Exportações do RN tiveram bom desempenho em 2016

Melão

As exportações do Rio Grande do Norte somaram US$ 284,7 milhões em 2016 contra US$ 248,8 milhões no ano anterior. Apesar de queda no valor total, quando desconsiderada a excepcionalidade das exportações de óleo/petróleo em 2015, no montante de US$ 66,0 milhões, verifica-se que as exportações tradicionais e regulares do Estado tiveram um crescimento de 12,9%. Os dados são do Ministério da Indústria, Comércio Exterior e Serviços – MDIC.       

A fruticultura foi o destaque principal em 2016 com as exportações do melão, na ordem de US$ 75,3 milhões, contra US$ 63,2 no anterior, representando um crescimento de 19,2% no período.
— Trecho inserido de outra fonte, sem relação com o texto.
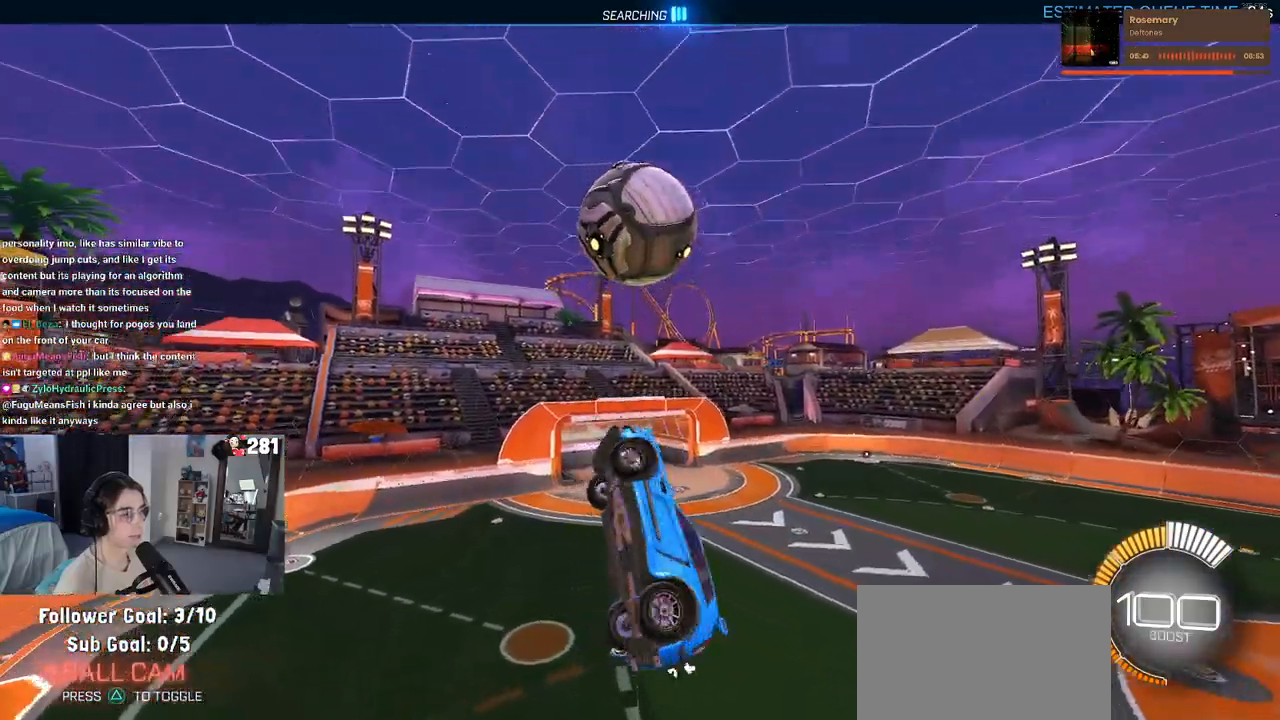
{"buttons": [], "left_stick": "center", "right_stick": "center", "events": [[100, "left_stick", "left"], [200, "left_stick", "down-left"], [383, "left_stick", "center"]]}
A melancia (US$ 16,2 milhões), mamão (US$ 11,9 milhões) e banana (US$ 2,5 milhões) foram as outras frutas frescas que também tiveram desempenho favorável em 2016; já as exportações de manga (US$ 6,7 milhões) apresentaram uma queda de 4,7% no mesmo período.           

A castanha de caju, que em 2015 havia perdido mercado nas exportações, voltou a recuperar o crescimento do ritmo de vendas para o exterior em 2016 com um acréscimo de 45,4% atingindo US$ 25,1 milhões no ano. Apesar do bom desempenho, a produção de castanha de caju no estado ainda sofre os efeitos da seca (em 2011 as vendas externas ultrapassaram a marca dos US$ 50 milhões).           

Outro segmento que apresentou expansão em 2016 foi o setor mineral com as exportações de granitos – em blocos ou trabalhados – com a marca de US$ 10,7 milhões em 2016 e um crescimento de 69,3% em um ano.

Cachaça orgânica          

Em 2016 houve a primeira exportação de cachaça orgânica no estado, produzida no município de Pureza. O lote inicial da cachaça teve como destino a Alemanha, exportada “via aérea”, aproveitando a facilidade logística do voo semanal do avião cargueiro que faz a ligação Natal-Frankfurt.          

Esse novo mercado exportador potiguar poderá ser ampliado ao longo deste ano com a expectativa de participação de representantes da empresa em importante feira do segmento de “alimentos e bebidas” na França, neste mês de janeiro.